In the past, my application’s web.browser.legacy build worked perfectly. However, as more NPM packages adopt modern syntax and Web APIs, maintaining full ES5 compatibility has become increasingly challenging. For example, the latest version of the immer library only supports modern browsers and cannot be made compatible through transpilation and polyfilling alone.
While one approach could be to raise the minimum browser version requirement, currently the only viable path seems to be disabling web.browser.legacy entirely, setting a minimum browser version (e.g., Chrome >= 49) in rspack, and injecting polyfills via corejs.
However, I find this approach somewhat regrettable. I believe Meteor’s dual-build feature is an elegant solution. What I hope to achieve is a setup where:
The modern build targets the latest browsers (e.g., Chrome >= 120)
The legacy build targets Chrome >= 49
Using ModernBrowsers.setMinimumBrowserVersions to differentiate between these build versions
Regarding the benefits, I believe this approach would deliver:
Better performance and smaller bundle sizes (though I haven’t conducted rigorous testing)
Long-term sustainability - ensuring Meteor’s dual-build system remains effective for the next decade or more. The user base requiring ES5 compatibility will only continue to shrink, eventually reaching a point where it becomes negligible.
This way, Meteor’s dual-build system could continue to shine as an excellent feature for years to come.

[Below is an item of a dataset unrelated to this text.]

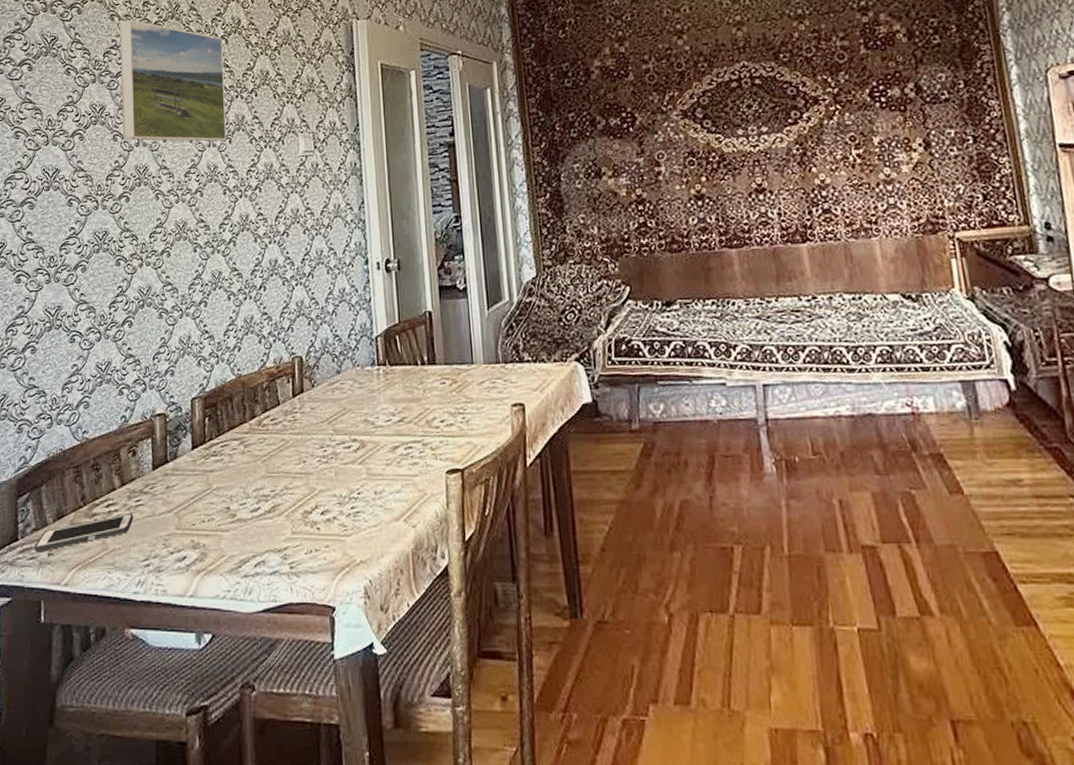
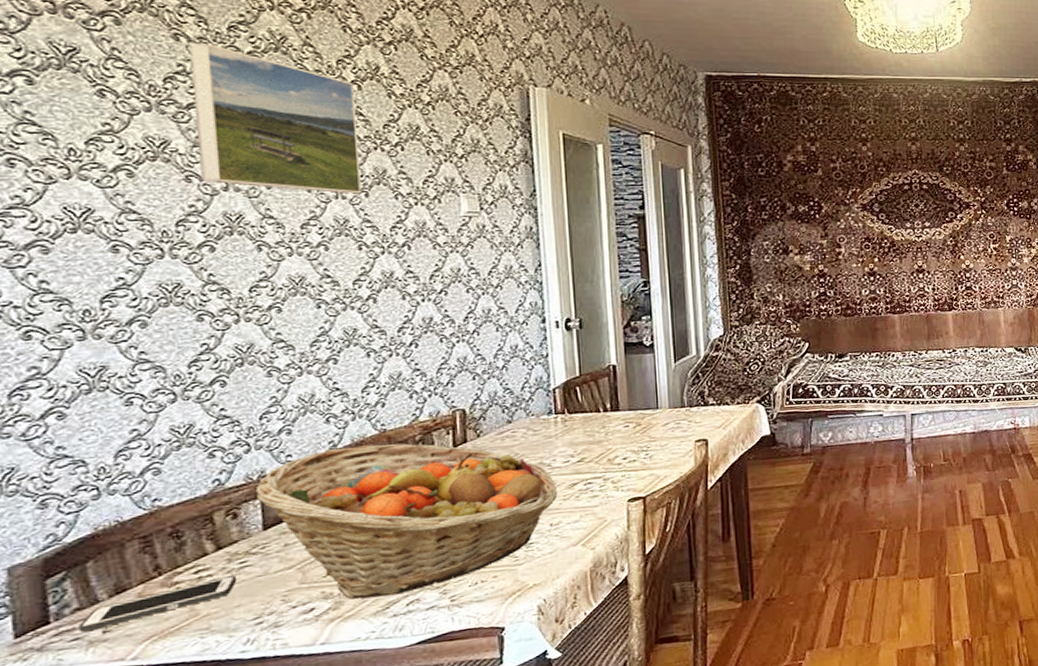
fruit basket: none [148,390,381,553] -> present [255,443,558,600]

As said above, the “2perfect” scenario would be having a way in rspack.config.js to distinguish between modern vs legacy builds. That will be hard because of how the Meteor bundler works and the current Meteor-Rspack integration. It’s doable, but probably more time-consuming for a case that doesn’t seem very frequent, and there are ways to work around it, even if that means targeting less strict browser versions.
Still, before going for the harder solution above, I’d like to understand if there’s another path worth considering. I’ll keep it in mind while exploring the core code in case there’s a quick win. Among the alternatives, do you think a way to customize this would help?
That piece of code is the SWC transpiler (meteor.modern=true) used to compile Atmosphere packages and legacy builds. If we enable a .swcrc.legacy file as a way to override the default config, would that work for you?
My thinking is: you wouldn’t need to disable web.browser.legacy. You could manage the modern web.browser build independently, and you could adjust the legacy-only transpiler config via .swcrc.legacy. You could use ModernBrowsers.setMinimumBrowserVersions to distinguish between the build versions.
Did I get anything wrong? If so, a better next step might be a minimal repo with immer (or a small example with your ideal setup) that shows the need to tweak the minimum browser versions, so we can explore options to cover the use case you mention.